Kevin Drum correctly lands on the $25b homebuilder cookiejar in the Senate’s housing bill (passed on Thursday) with both feet. Is it fair to pile on? You betcha; anyway fairness has almost nothing to do with the part of this outrage Kevin doesn’t mention, which is the lunacy of subsidizing housing in any way with the earth heading for a world climate disaster.
This part of the bill allows homebuilders who are losing money now but made profits back to 2004 to get back taxes they paid in their good years; “get back taxes” of course means “to reach into your pocket and help themselves”. But of course if you didn’t have profits back then, you can’t get anything from this deal, so it’s a subsidy to the fattest cats most complicit in building too many houses, each too big. It’s also a particularly cowardly and disreputable way to give away everyone’s money, because tax breaks don’t look like actual spending.
But that’s not the worst part of it. We have a housing bubble breaking, and a lot of people are suffering for it, but we also have a global warming bubble, and the suffering that one is going to dish out, left unchecked, is on another whole level of misery. One more time: we have global warming because we’re using too much fossil fuel, and we’re using it (i) to drive among houses, shopping, and work that are too far apart to reach any other way, and (ii) to heat and cool houses that are much bigger than they should be. Why is this happening? In large part, because for seventy years, the US has subsidized housing, especially suburban housing, and made it look a lot cheaper than it really is compared to the other things we could be buying. Subsidizing the providers of X get you more of X, because they sell it for less and people buy more. (They keep some of it for themselves, which is the part Kevin is fulminating about, but not all.)

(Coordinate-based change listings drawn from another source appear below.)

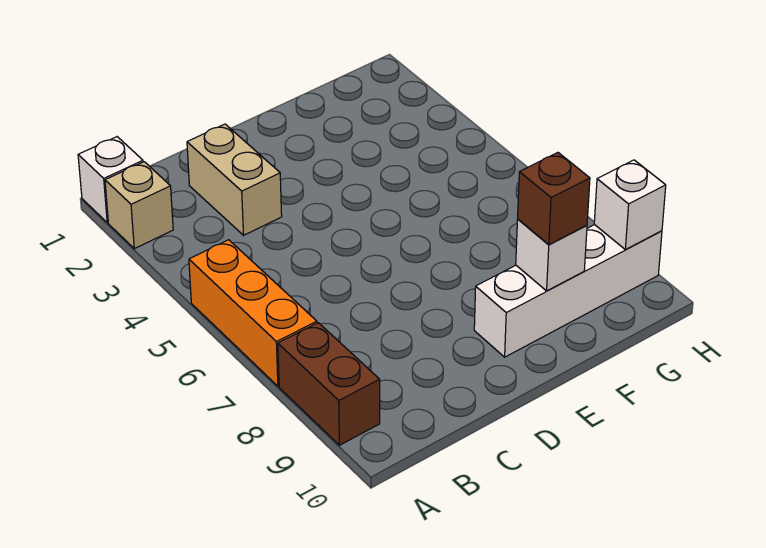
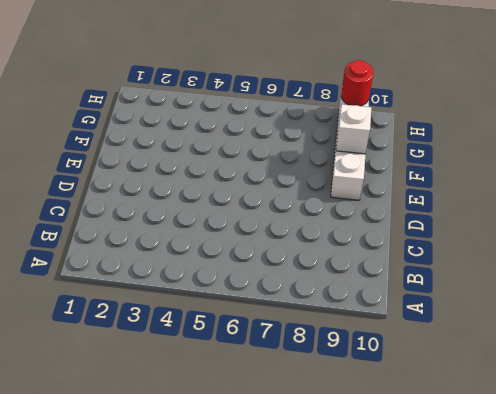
red round brick H9 level 2 -> white brick H9 level 2
none -> white brick A1 level 1
none -> tan brick A2 level 1

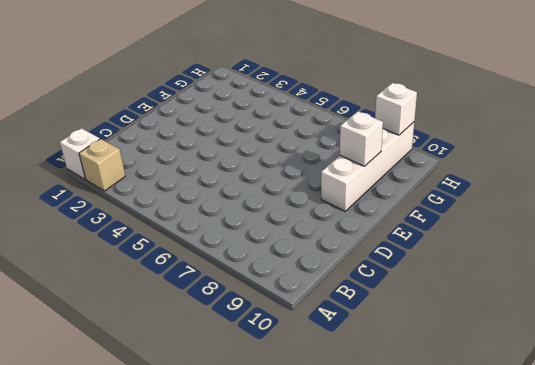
none -> orange brick A5:A7 level 1
none -> brown brick A8:A9 level 1

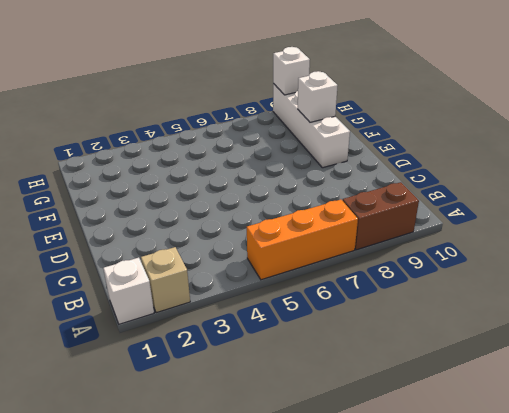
none -> tan brick C2:C3 level 1
none -> brown brick F9 level 3

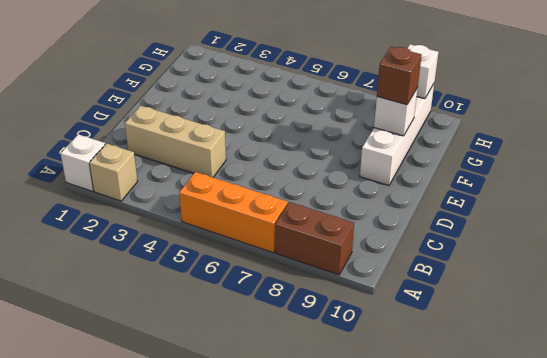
tan brick C2:C4 level 1 -> tan brick C2:C3 level 1

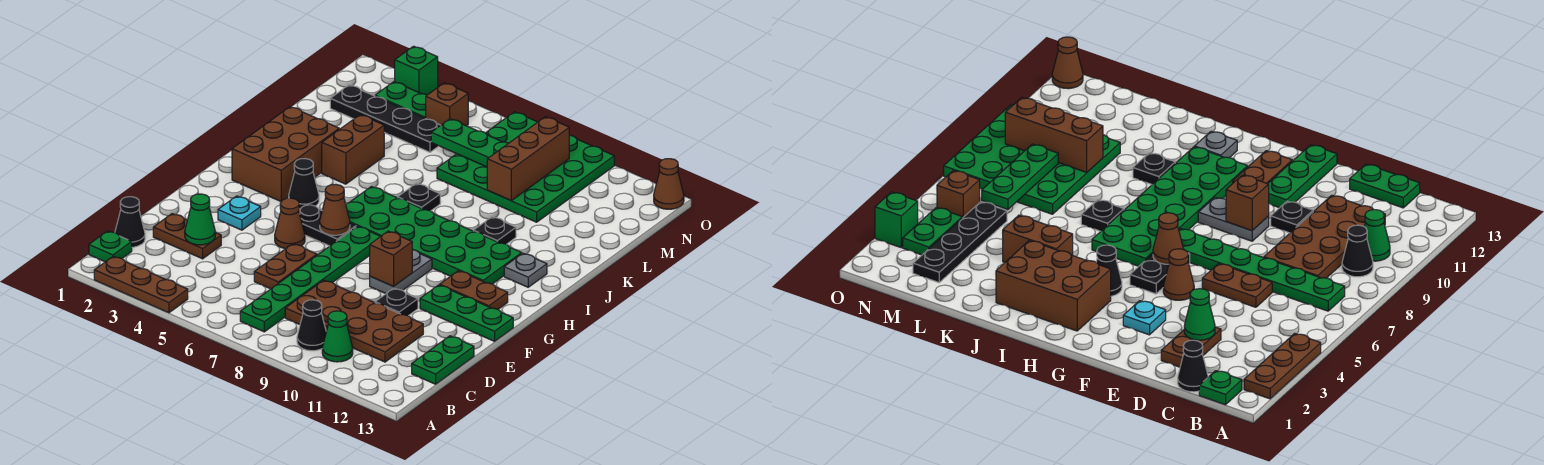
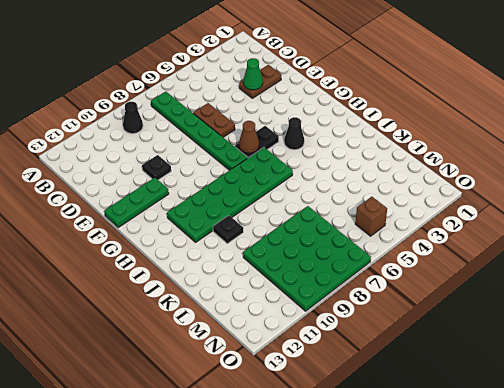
none -> brown plate A2:A4 level 1
none -> green plate B1 level 1
none -> green cone B10 level 1
none -> black cone C1 level 1

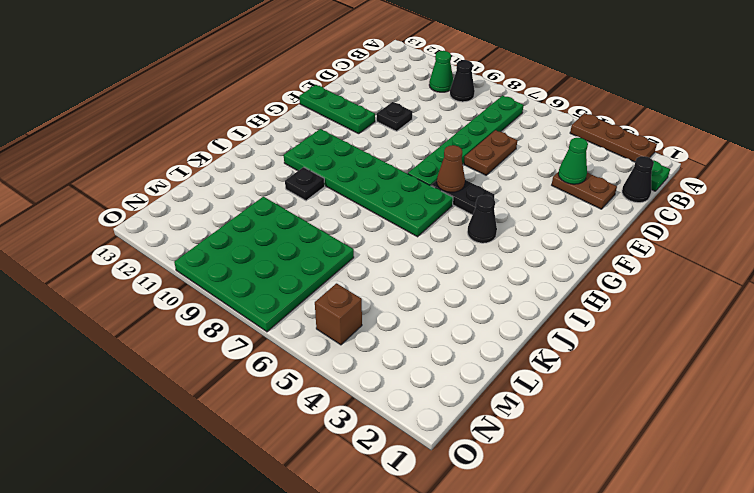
none -> brown plate C8:D11 level 1
none -> green plate C13:D13 level 1
none -> cyan plate F3 level 1
none -> brown cone F5 level 1

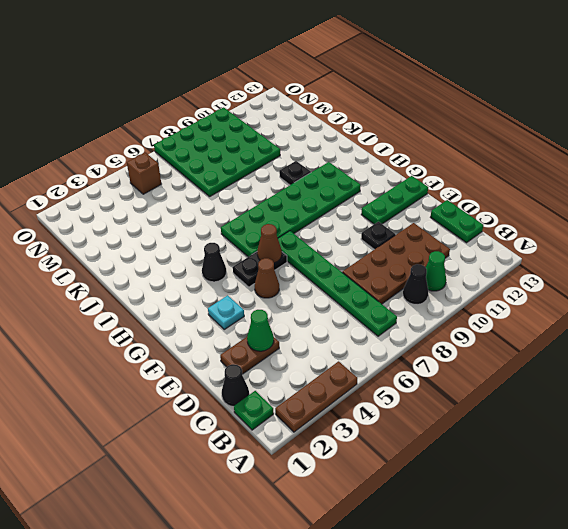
none -> brown plate D6:E6 level 1
none -> grey plate F9:G9 level 1
none -> brown plate G11:G12 level 1
none -> brown brick H2:J3 level 1

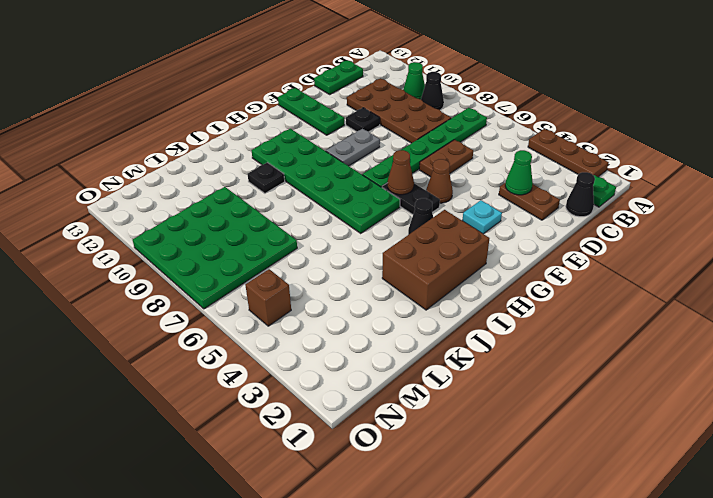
none -> brown plate G11:G12 level 1
none -> grey plate I12 level 1
none -> brown brick J4:K4 level 1
none -> black plate J7 level 1

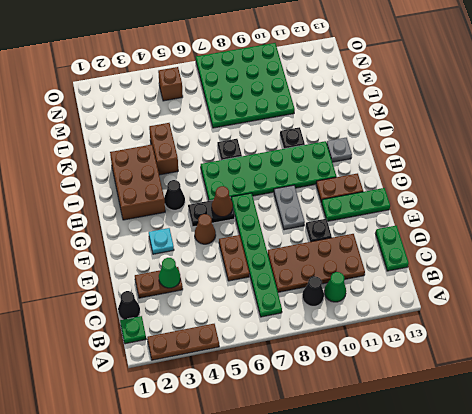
none -> black plate M2:M5 level 1
none -> green plate N3:N4 level 1
none -> green brick O3 level 1
none -> brown cone O13 level 1

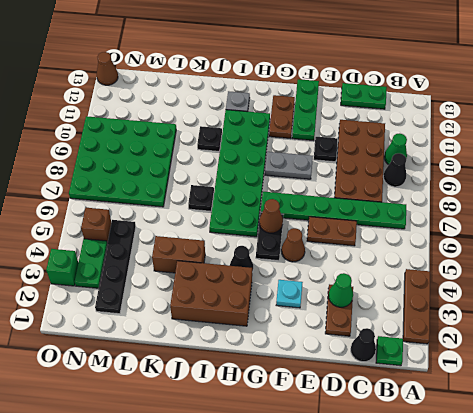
none -> brown brick F9 level 2
none -> brown brick L9:N9 level 2
none -> green plate M6:M8 level 2

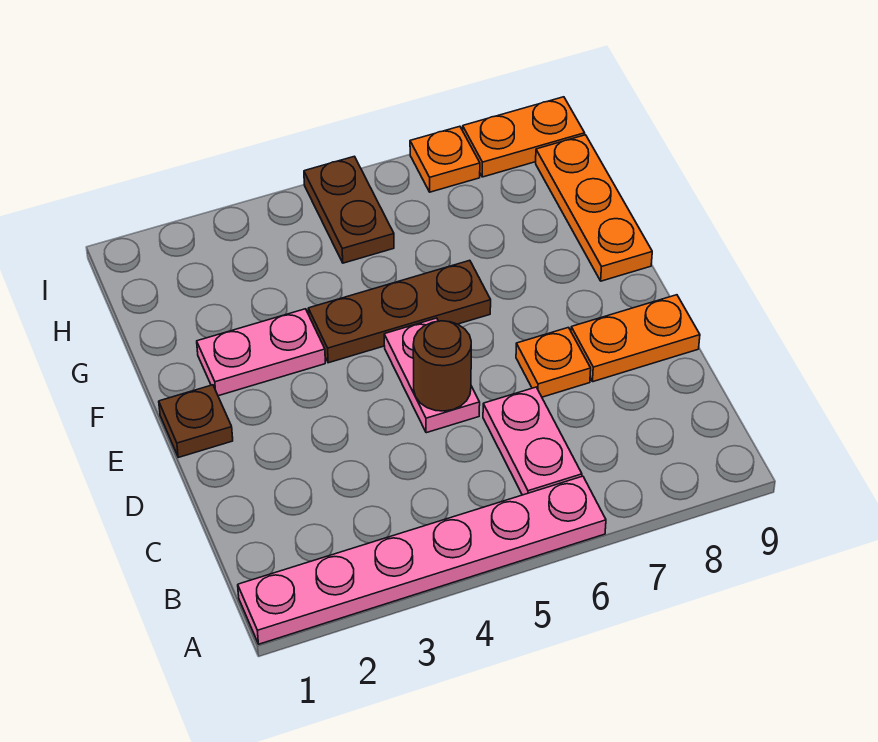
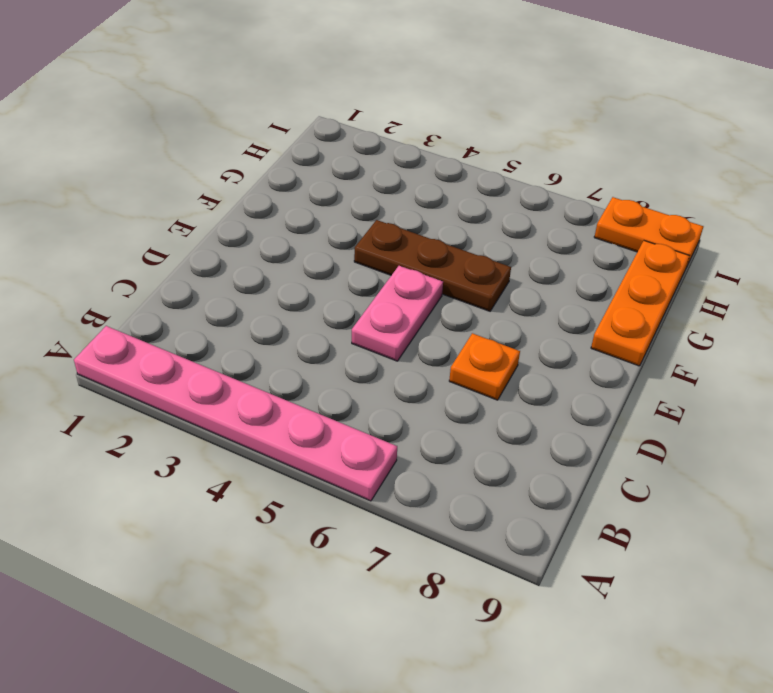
none -> pink plate B6:C6 level 1
none -> orange plate D8:D9 level 1
none -> brown plate E1 level 1

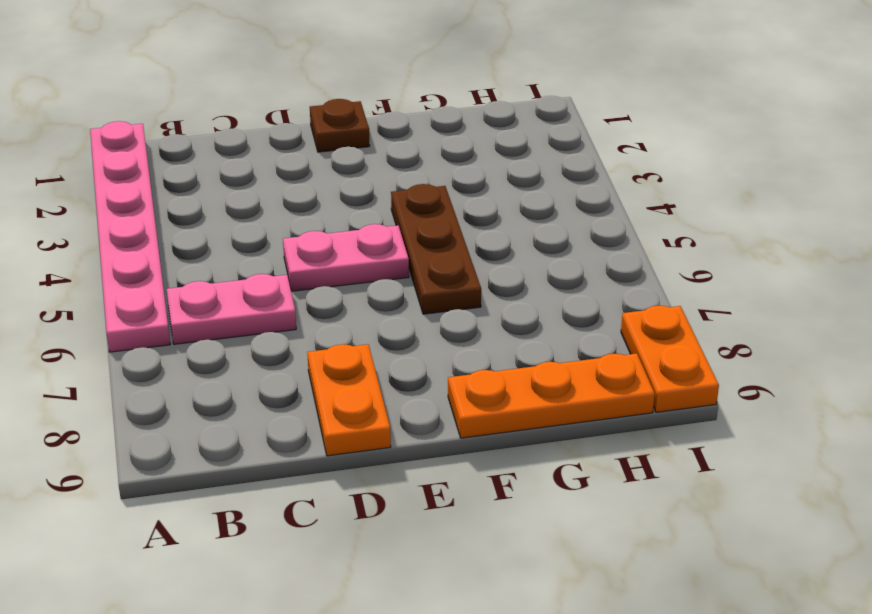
none -> orange plate D7 level 1
none -> pink plate F2:F3 level 1
none -> brown plate H5:I5 level 1

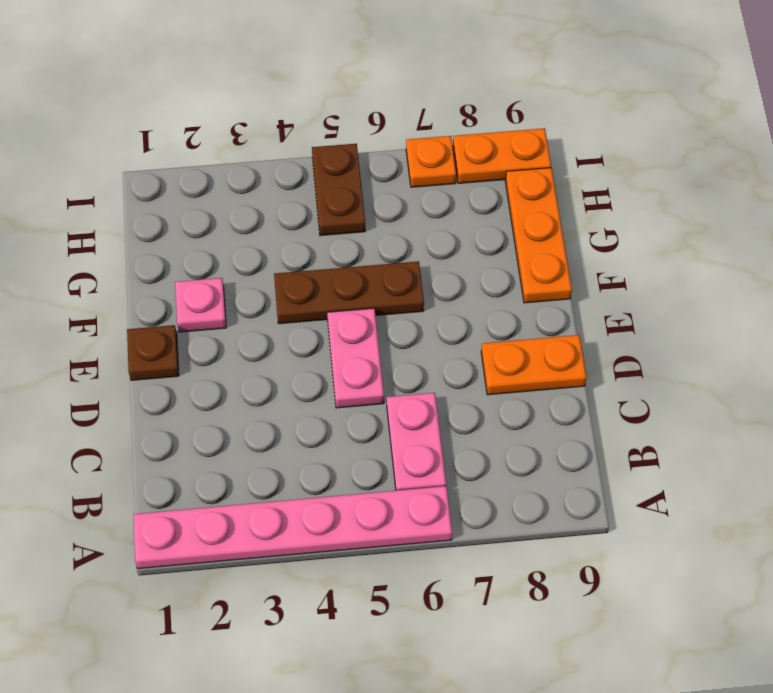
pink plate F2 level 1 -> pink plate F2:F3 level 1
none -> orange plate D7 level 1
none -> brown round brick D5 level 2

Housing and gasoline are two things that should never be the X in a recipe like that, and for the foreseeable future. Both are offered to Americans now at prices that systematically deceive us about what they really cost (the mortgage interest deduction alone is a Niagara of money pumping up house and lot sizes), and they need to go up, not down, to give people a chance of doing the right thing for the planet. Want to help the poor? Absolutely, but we have to do it…have to…within the constraint that things with a big carbon footprint cost more, not less, even though that makes it harder to do the right thing, and splits off supplier lobbyists from political coalitions.
The housing bubble is a big deal, and the recession, and the stock market shredding retirement wealth. But global warming is bigger than all of them put together, and patching any of them with tools that accelerate rather than brake the worldwide slide into a climate disaster is about as bad as policy can get. (Further recent venting on the folly of trying to deal with bad driving and housing habits without actually costing anyone anything here.)